Still sharp. Still the game. It's showing a different arrangement than the real sim by now — it committed to its own future — but that's what sampling means.

One extra trick mattered (borrowed from the GameNGen paper): during training I sometimes added noise to the context frames too, telling the model how much. A dreaming model's context is its own slightly-imperfect previous outputs — by training on smudged context, it learns to treat its own small mistakes as noise to see through rather than gospel to amplify.
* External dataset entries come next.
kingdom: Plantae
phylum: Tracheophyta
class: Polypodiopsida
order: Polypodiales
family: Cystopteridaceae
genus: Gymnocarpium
The dreaming loop itself, by the way, is almost embarrassingly simple:

ctx = deque(last_4_real_frames, maxlen=4)
while playing:
    frame = model.predict_next(stack(ctx), action=your_keypress)
    ctx.append(frame)        # the model now feeds on its own imagination
    send_to_browser(frame)

The numbers, honestly

I evaluated both models on held-out data the training never saw, and the results taught me more than a clean victory would have:

  • One-step accuracy: ~42 dB PSNR for both — at one step ahead, you cannot tell either model from the real game.
  • Ten steps ahead: v2 wins, 27.3 vs 25.6 dB.
  • The split-rule probe: v1 wins, 24/24 vs 18/24. On a mostly-deterministic game, futures are usually single — averaging barely hurts, and the simple model nails the laws.
  • Sharpness after 10 seconds of dreaming: v2 retains 100% of the real game's edge crispness; v1 has visibly melted.
  • Speed: v1 dreams at 200+ fps; v2 at 54 fps with 4 denoising passes — both far above the 15 fps the game needs, on a 4 GB card from 2014.

So diffusion bought commitment, not rule fidelity, at this scale — and the humble regression baseline is genuinely strong on a near-deterministic game. I also tried two automated "sharpness" metrics that completely failed to capture what your eye sees instantly, and I kept that failure in the writeup instead of shopping for a friendlier metric. If I've learned one meta-lesson from ML it's this: the field's main failure mode is fooling yourself, and the most valuable skill is refusing to. PSNR famously rewards blur; a stochastic model "diverging" from the one true trajectory is doing its job, not failing it. You have to know what your metrics actually measure.

What I have learnt

  • Pick problems where ML is load-bearing. If a heuristic solves it, the model is decoration. The strongest answer to "why does this need ML?" is "the deliverable is the learned function."
  • The loss function is the product spec. v1's blur wasn't a bug — it was the L1 loss getting exactly what it asked for. Diffusion isn't "better"; it answers a different question.
  • Fast and correct beats fast. The numpy oracle, stateless RNG, and golden images cost a day and bought me the right to trust every result after.
  • Honest evaluation is a feature you build, not a paragraph you write at the end. The in-dream rule probes were more informative than any pixel metric.
  • A 2014 GPU is plenty for real ML systems work — batched simulation, streaming training, diffusion inference at interactive framerates. Constraints are a feature; they force you to understand instead of scale.

The build log — every decision, bug, and dead end, including two pkill incidents I'd rather not discuss — lives in the repo as a generated "journey" PDF, and the stack is: hand-written CUDA kernels (sim + rasterizer), PyTorch for both world models, FastAPI + a WebSocket streaming raw frames to a vanilla-JS canvas. No frameworks were harmed in the making of the frontend.